Cancer immunotherapy is undergoing significant progress due to recent clinical successes by refined adoptive T-cell transfer and immunostimulatory monoclonal Ab (mAbs). B16F10-derived OVA-expressing mouse melanomas resist curative immunotherapy with either adoptive transfer of activated anti-OVA OT1 CTLs or agonist anti-CD137 (4-1BB) mAb. However, when acting in synergistic combination, these treatments consistently achieve tumor eradication. Tumor-infiltrating lymphocytes that accomplish tumor rejection exhibit enhanced effector functions in both transferred OT-1 and endogenous cytotoxic T lymphocytes (CTLs). This is consistent with higher levels of expression of eomesodermin in transferred and endogenous CTLs and with intravital live-cell two-photon microscopy evidence for more efficacious CTL-mediated tumor cell killing. Anti-CD137 mAb treatment resulted in prolonged intratumor persistence of the OT1 CTL-effector cells and improved function with focused and confined interaction kinetics of OT-1 CTL with target cells and increased apoptosis induction lasting up to six days postadoptive transfer. The synergy of adoptive T-cell therapy and agonist anti-CD137 mAb thus results from in vivo enhancement and sustainment of effector functions. Significance Immunotherapy of cancer with immunomodulatory agents is achieving significant efficacy in an important fraction of patients. The stimulatory inducible receptor of T and NK lymphocytes known as CD137 or 4-1BB is being stimulated with agonist antibodies to enhance antitumor immunity in clinical trials.

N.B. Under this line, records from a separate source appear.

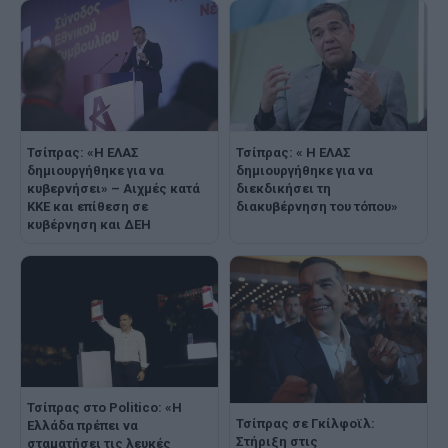
Τσίπρας: «Η ΕΛΑΣ
Τσίπρας: « Η ΕΛΑΣ
δημιουργήθηκε για να
δημιουργήθηκε για να
κυβερνήσει» – Αιχμές κατά
διεκδικήσει τη
ΚΚΕ και επίθεση σε
διακυβέρνηση του τόπου»
κυβέρνηση και ΔΕΗ
Τσίπρας στο Politico: «Η
Τσίπρας σε Γκίλφοϊλ:
Ελλάδα πρέπει να
Στήριξη στις
σταματήσει τις λευκές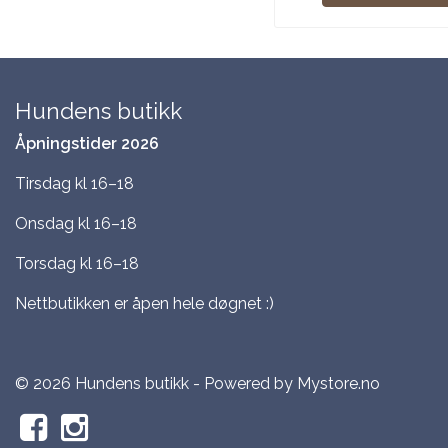
Hundens butikk
Åpningstider 2026
Tirsdag kl 16–18
Onsdag kl 16–18
Torsdag kl 16–18
Nettbutikken er åpen hele døgnet :)
© 2026 Hundens butikk - Powered by
Mystore.no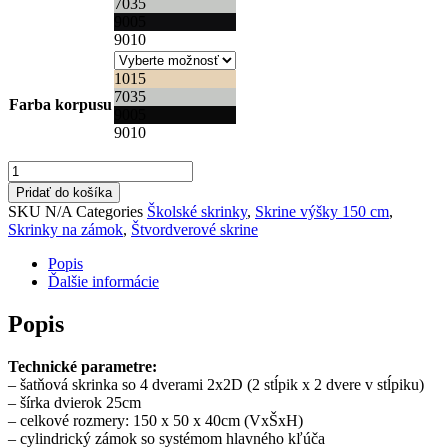
7035
9005
9010
1015
7035
Farba korpusu
9005
9010
množstvo
Skrinka
Pridať do košíka
výškovo
SKU
N/A
Categories
Školské skrinky
,
Skrine výšky 150 cm
,
delená
Skrinky na zámok
,
Štvordverové skrine
4
dverová
Popis
-
Ďalšie informácie
výška
150
Popis
cm
Technické parametre:
– šatňová skrinka so 4 dverami 2x2D (2 stĺpik x 2 dvere v stĺpiku)
– šírka dvierok 25cm
– celkové rozmery: 150 x 50 x 40cm (VxŠxH)
– cylindrický zámok so systémom hlavného kľúča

In addition, the intracellular signaling domain of CD137 is crucial as a component of successful anti-leukemia therapies with chimeric antigen receptors transduced into adoptively transferred T lymphocytes. In this study the marked synergistic effects of adoptive T cell and agonist anti-CD137 mAb therapies are studied, providing in vivo evidence for improved, more sustained and focused tumoricidal functions of antitumor cytotoxic T lymphocytes when under the influence of CD137-targeted pharmacological stimulation with immunostimulatory monoclonal antibodies.